Making their mark

Graduate students contribute teaching and research to the Chaco Digital Initiative.

By Elizabeth Wilkerson (MA, English '86)
This is an image of Chaco Canyon

Katie Bray, Carrie Heitman and Nick Radko photograph records of stabilization carried out on centuries-old Anasazi ruins.
Photo by Tom Cogill.

Three graduate teaching assistants — Carrie Heitman, Abby Holeman and Adam Watson — guided the J-term students in their work on the Chaco Digital Initiative. And all three are making their own mark on Chaco scholarship. Heitman, who has been concentrating on Chaco, and Holeman, whose main interests lie in northern Mexico, made a significant discovery last fall at the American Museum of Natural History.

Heitman is interested in two burial mounds referred to in early accounts of the canyon. “People had tried to find them without success,” she says.

But she and Holeman found photos in the museum collection that helped them find “the one that was most extensively excavated and written about” and also had been looted extensively.

“Part of the mystery of Chaco is how many people lived here,” Heitman says. Given the small number of documented burials, she speculates that remains could have been disturbed by looters, exposed to the elements and then just disappeared.

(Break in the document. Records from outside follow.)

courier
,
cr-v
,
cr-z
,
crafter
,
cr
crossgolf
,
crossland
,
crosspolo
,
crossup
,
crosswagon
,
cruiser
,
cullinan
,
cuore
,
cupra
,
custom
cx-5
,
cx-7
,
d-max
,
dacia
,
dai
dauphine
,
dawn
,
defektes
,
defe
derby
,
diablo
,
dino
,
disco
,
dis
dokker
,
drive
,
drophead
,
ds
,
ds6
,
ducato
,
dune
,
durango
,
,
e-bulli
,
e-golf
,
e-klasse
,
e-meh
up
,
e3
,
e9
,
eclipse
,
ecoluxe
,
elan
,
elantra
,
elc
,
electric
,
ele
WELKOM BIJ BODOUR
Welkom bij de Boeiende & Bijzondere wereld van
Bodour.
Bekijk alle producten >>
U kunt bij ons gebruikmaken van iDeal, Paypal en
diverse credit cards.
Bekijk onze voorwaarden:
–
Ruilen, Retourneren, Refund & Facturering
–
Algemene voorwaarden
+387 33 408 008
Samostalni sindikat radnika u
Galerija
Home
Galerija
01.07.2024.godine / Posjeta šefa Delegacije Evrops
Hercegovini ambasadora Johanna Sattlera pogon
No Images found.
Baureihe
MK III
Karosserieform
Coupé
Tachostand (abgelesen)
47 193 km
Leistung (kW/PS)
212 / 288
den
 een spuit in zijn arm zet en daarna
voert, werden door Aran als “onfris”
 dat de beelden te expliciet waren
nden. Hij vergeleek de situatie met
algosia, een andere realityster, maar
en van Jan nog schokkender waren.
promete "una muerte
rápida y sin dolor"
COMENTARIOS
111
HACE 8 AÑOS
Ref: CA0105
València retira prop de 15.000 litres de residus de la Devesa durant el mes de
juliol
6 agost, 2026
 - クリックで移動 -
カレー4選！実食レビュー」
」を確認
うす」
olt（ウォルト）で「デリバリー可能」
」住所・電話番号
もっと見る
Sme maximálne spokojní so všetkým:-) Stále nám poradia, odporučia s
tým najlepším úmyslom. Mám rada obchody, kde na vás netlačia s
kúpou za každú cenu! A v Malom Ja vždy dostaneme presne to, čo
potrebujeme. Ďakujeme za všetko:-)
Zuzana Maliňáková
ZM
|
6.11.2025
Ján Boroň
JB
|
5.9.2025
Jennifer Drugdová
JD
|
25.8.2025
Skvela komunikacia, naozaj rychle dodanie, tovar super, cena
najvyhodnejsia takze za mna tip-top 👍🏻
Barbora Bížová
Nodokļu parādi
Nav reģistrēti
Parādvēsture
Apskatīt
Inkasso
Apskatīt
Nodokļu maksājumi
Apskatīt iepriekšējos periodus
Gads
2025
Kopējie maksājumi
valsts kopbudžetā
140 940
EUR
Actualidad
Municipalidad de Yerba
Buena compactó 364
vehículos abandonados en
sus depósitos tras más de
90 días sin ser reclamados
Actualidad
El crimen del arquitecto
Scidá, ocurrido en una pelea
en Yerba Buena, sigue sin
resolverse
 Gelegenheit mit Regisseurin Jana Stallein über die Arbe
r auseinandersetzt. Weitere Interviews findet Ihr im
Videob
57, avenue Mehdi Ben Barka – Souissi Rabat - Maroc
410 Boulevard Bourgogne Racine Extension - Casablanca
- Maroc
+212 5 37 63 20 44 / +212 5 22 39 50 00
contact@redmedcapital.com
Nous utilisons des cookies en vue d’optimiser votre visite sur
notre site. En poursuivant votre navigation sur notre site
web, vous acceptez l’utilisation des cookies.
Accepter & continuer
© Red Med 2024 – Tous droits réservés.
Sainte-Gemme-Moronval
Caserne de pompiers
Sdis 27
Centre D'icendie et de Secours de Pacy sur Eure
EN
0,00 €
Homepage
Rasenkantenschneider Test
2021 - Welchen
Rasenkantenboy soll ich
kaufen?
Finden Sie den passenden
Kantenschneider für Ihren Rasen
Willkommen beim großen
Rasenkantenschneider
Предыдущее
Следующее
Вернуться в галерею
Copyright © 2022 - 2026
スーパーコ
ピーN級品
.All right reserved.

Watson is writing his thesis on the relationship between the small house sites and the great houses at Chaco and the hunting practices and diet of people who lived there.

“I look at a lot of trash,” he says with a grin. The animal bones he finds indicate that “there’s a difference throughout the canyon in what people are eating.”

Their work on the digital archive will help others further decipher the clues to Chaco and the people who lived there. “Without time and resources to actually slog through the archives,” says Heitman, “it’s hard to really gain much ground in those mysteries.”